Suppose the pipeline now becomes:
$(API_GEN_STAMP): schema/api.yml scripts/gen_api.py | build/ build/include/
@python3 scripts/gen_api.py schema/api.yml --out-dir build/tmp
@python3 scripts/validate_api.py build/tmp/api.h build/tmp/api.json
@mv build/tmp/api.h build/include/api.h
@mv build/tmp/api.json build/api.json
@touch $@
This is much stronger because:
- validation happens before final publication
- temporary work stays outside trusted output paths
- the stamp is touched only after the full pipeline succeeded
This is Core 4:
- publication happens after success
- downstream trust begins at a named boundary
- partial outputs stop pretending to be finished work
Step 5: run the failure-mode loop¶
Now take the original four symptoms and classify them:
- stale header after schema edit likely class: missing semantic input or wrong consumer edge
- duplicate generator log under
-jlikely class: dishonest multi-output publication unit - manifest changes every run likely class: unstable boundary file
- one output updated after failure likely class: early publication bug
This is why Core 5 exists. The classifications stop the repair from turning into random shell edits.
The repaired sketch¶
After the hardening pass, the build is closer to this:
MODE ?= release
API_GEN_STAMP := build/api.stamp
build/:
mkdir -p $@
build/include/:
mkdir -p $@
build/api.manifest: schema/api.yml | build/
@printf 'schema=schema/api.yml\nmode=%s\n' '$(MODE)' > $@.tmp
@cmp -s $@.tmp $@ 2>/dev/null || mv $@.tmp $@
@rm -f $@.tmp
$(API_GEN_STAMP): schema/api.yml scripts/gen_api.py build/api.manifest | build/ build/include/
@python3 scripts/gen_api.py schema/api.yml --out-dir build/tmp
@python3 scripts/validate_api.py build/tmp/api.h build/tmp/api.json
@mv build/tmp/api.h build/include/api.h
@mv build/tmp/api.json build/api.json
@touch $@
build/include/api.h build/api.json: $(API_GEN_STAMP)
main.o: src/main.c build/include/api.h
$(CC) -Ibuild/include -c $< -o $@
all: build/include/api.h build/api.json build/api.manifest main.o
This is not fancy. It is simply much more truthful.
What each core contributed¶
flowchart TD
symptom["Generator symptoms"] --> files["Core 1: generated file is a real target"]
files --> multi["Core 2: coupled outputs need one publication event"]
multi --> boundary["Core 3: manifest names a real boundary fact"]
boundary --> publish["Core 4: trust begins after full publication"]
publish --> repair["Core 5: classify the failure and repair the graph"]
repair --> stable["Convergent generator pipeline"]
This is why the module is organized into five cores and then one worked example. The example is where the module becomes operational.
What you should say at the end¶
A strong summary sounds like this:
The pipeline was broken in four different ways: the consumer edge skipped the generated header, the coupled outputs lacked one clear publication event, the manifest recorded unstable noise, and final outputs were published before validation completed.

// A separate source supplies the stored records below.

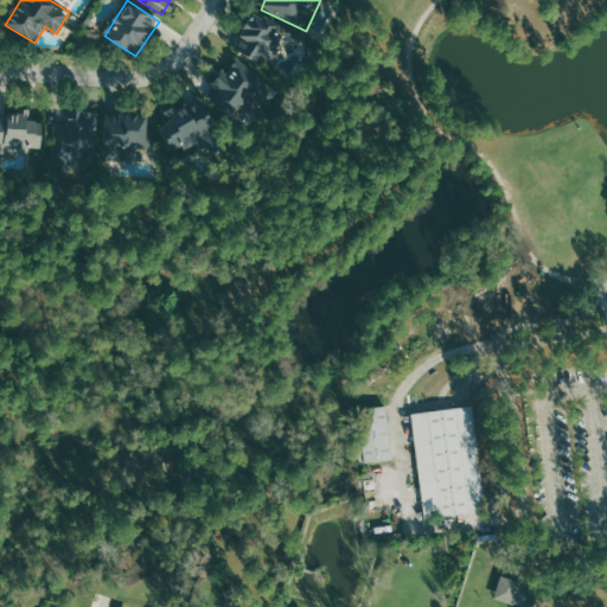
[(235,50),(261,66),(280,36),(276,33),(280,27),(255,11),(240,36),(243,38),(235,50)]
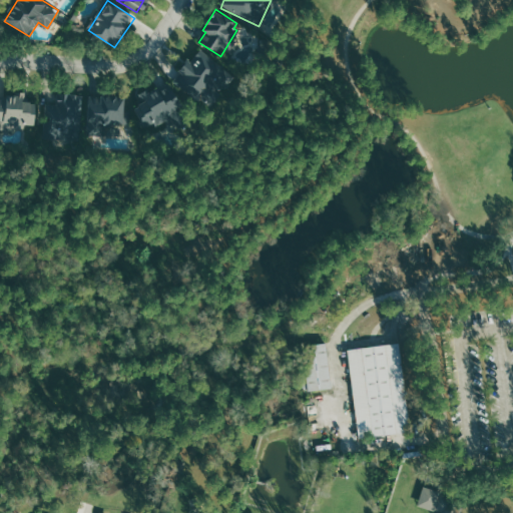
[(222,67),(200,50),(191,61),(189,59),(172,81),(200,103),(210,90),(206,86),(222,67)]
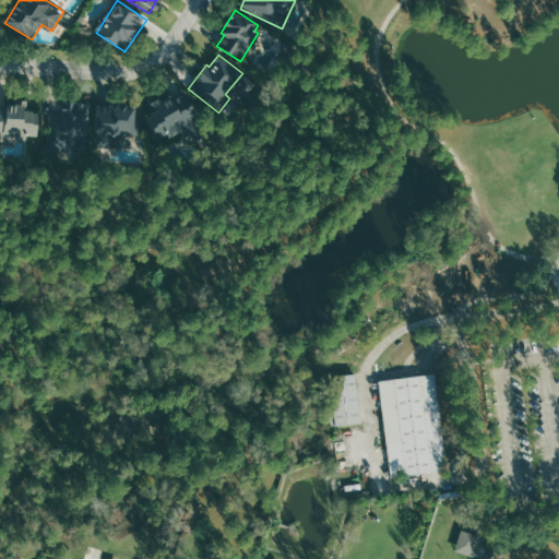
[(146,118),(157,141),(167,135),(168,135),(200,120),(185,90),(154,105),(157,113),(146,118)]
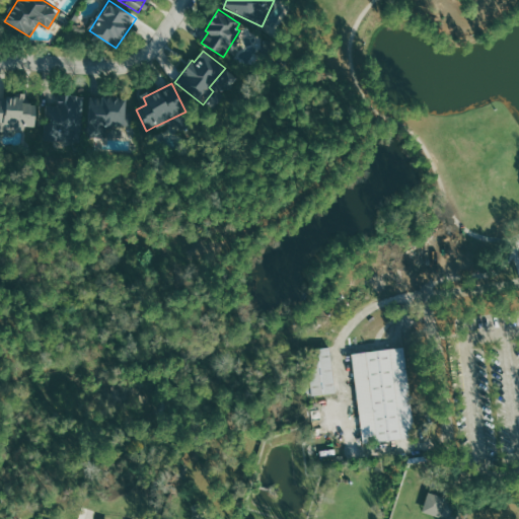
[(87,98),(66,93),(64,101),(58,100),(56,109),(51,108),(45,133),(78,140),(87,98)]
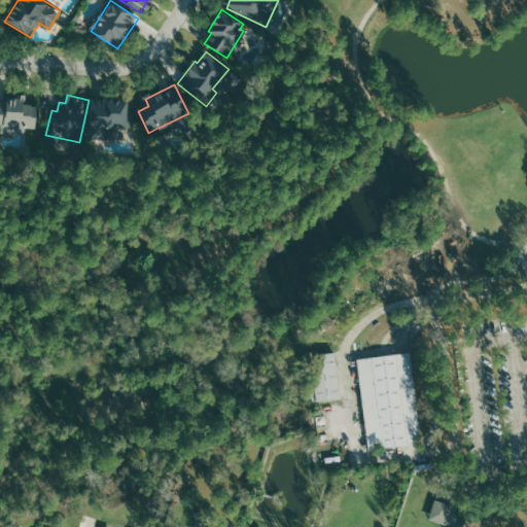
[(0,99),(0,132),(35,133),(36,105),(26,105),(27,100),(0,99)]
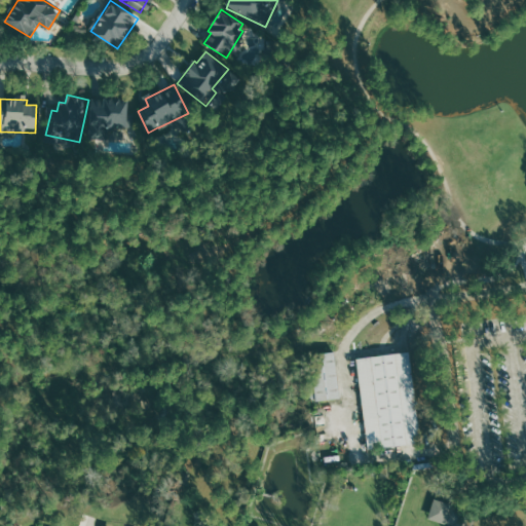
[(91,99),(90,127),(115,128),(115,126),(127,127),(129,101),(91,99)]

We repaired the graph by restoring direct consumer edges, introducing one generation boundary, making the manifest convergent, and publishing only after the full pipeline succeeded.

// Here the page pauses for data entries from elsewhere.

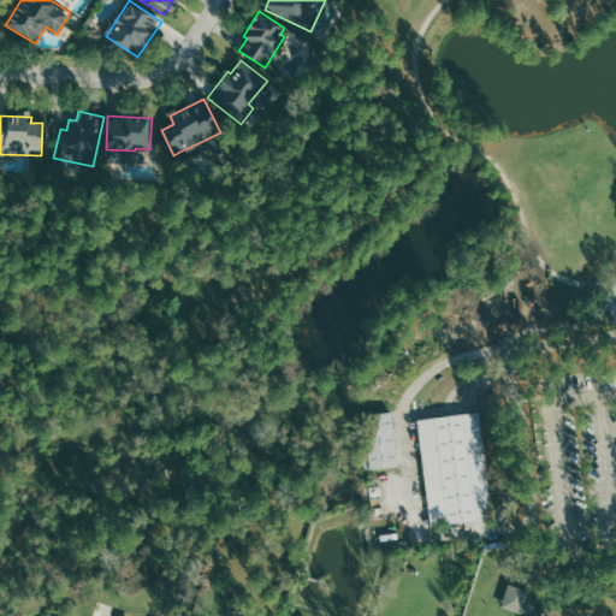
[(371,471),(400,466),(392,410),(363,415),(371,471)]
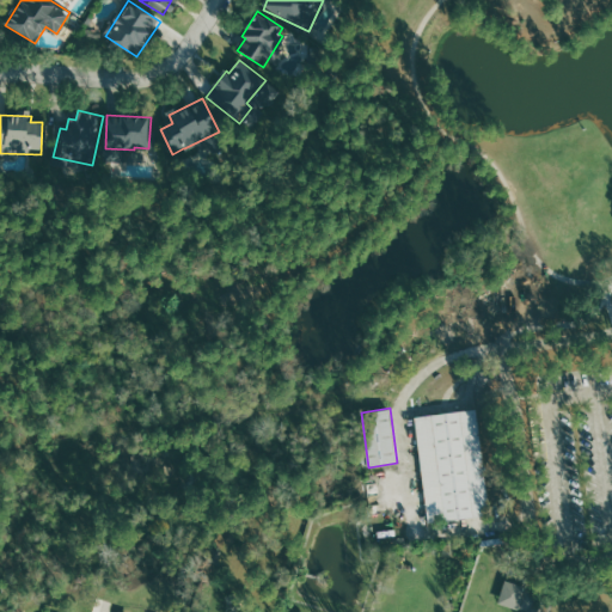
[(416,415),(428,522),(482,516),(481,505),(488,503),(478,409),(416,415)]
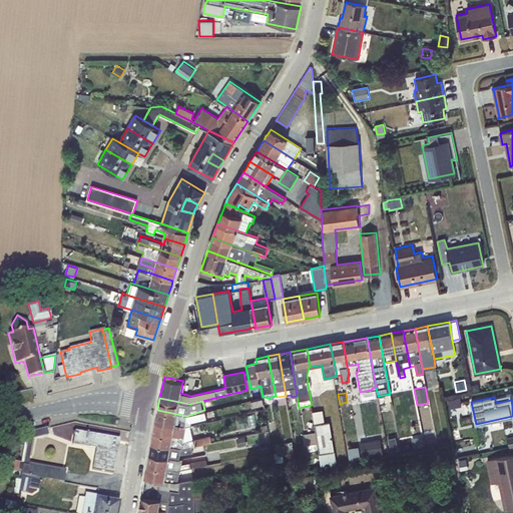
[(264,404),(263,398),(250,400),(252,406),(264,404)]
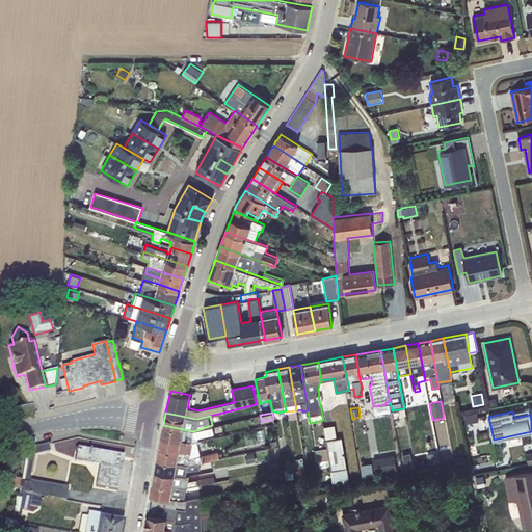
[(477,413),(464,415),(467,424),(479,421),(477,413)]
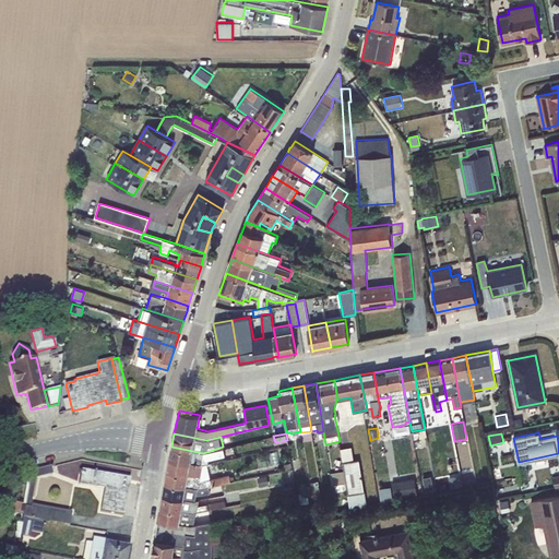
[(203,453),(171,447),(169,459),(207,464),(209,463),(207,461),(225,456),(223,447),(203,453)]
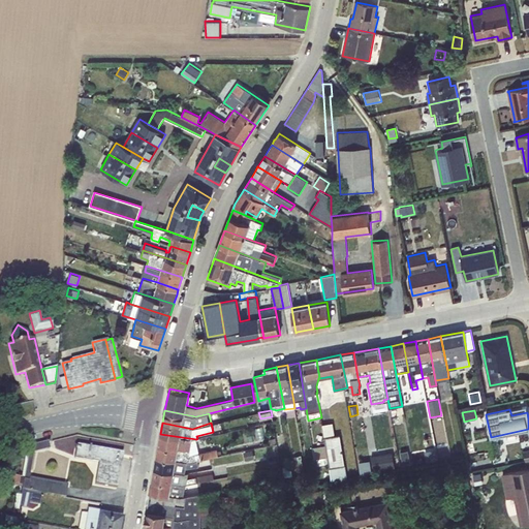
[(333,423),(322,424),(325,445),(329,465),(332,483),(347,479),(340,435),(335,435),(333,423)]
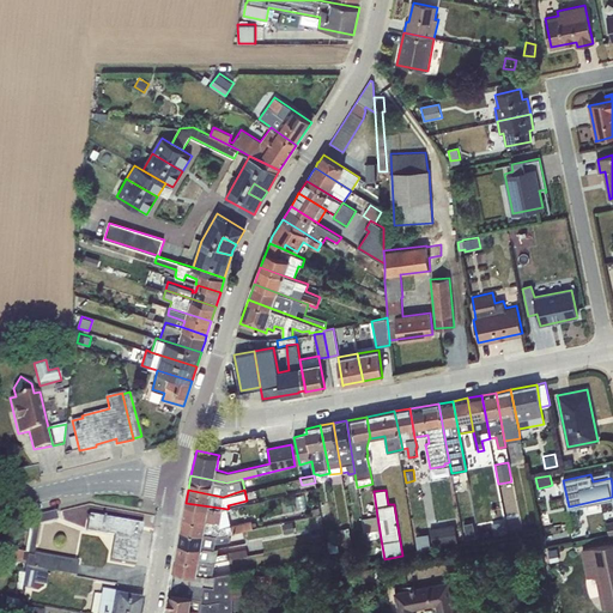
[(228,509),(186,503),(181,529),(216,536),(229,533),(258,527),(256,522),(252,523),(252,520),(230,526),(228,509)]
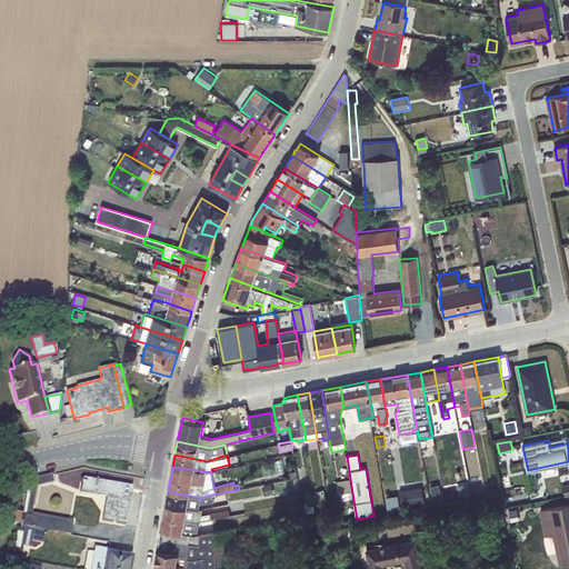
[(51,473),(31,479),(30,486),(23,523),(23,526),(32,528),(70,535),(72,521),(31,513),(37,487),(55,482),(53,475),(52,475),(51,473)]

That summary is much stronger than "the generator was flaky."
What to practice after this example¶
Take one real generator incident and retell it in the same order:
- state the symptoms precisely
- identify the first graph lie
- name the publication unit
- decide whether any stamp or manifest is justified
- state where trust begins
- rerun convergence and a parallel check
If you can do that cleanly, Module 06 has started to change how you think about generation.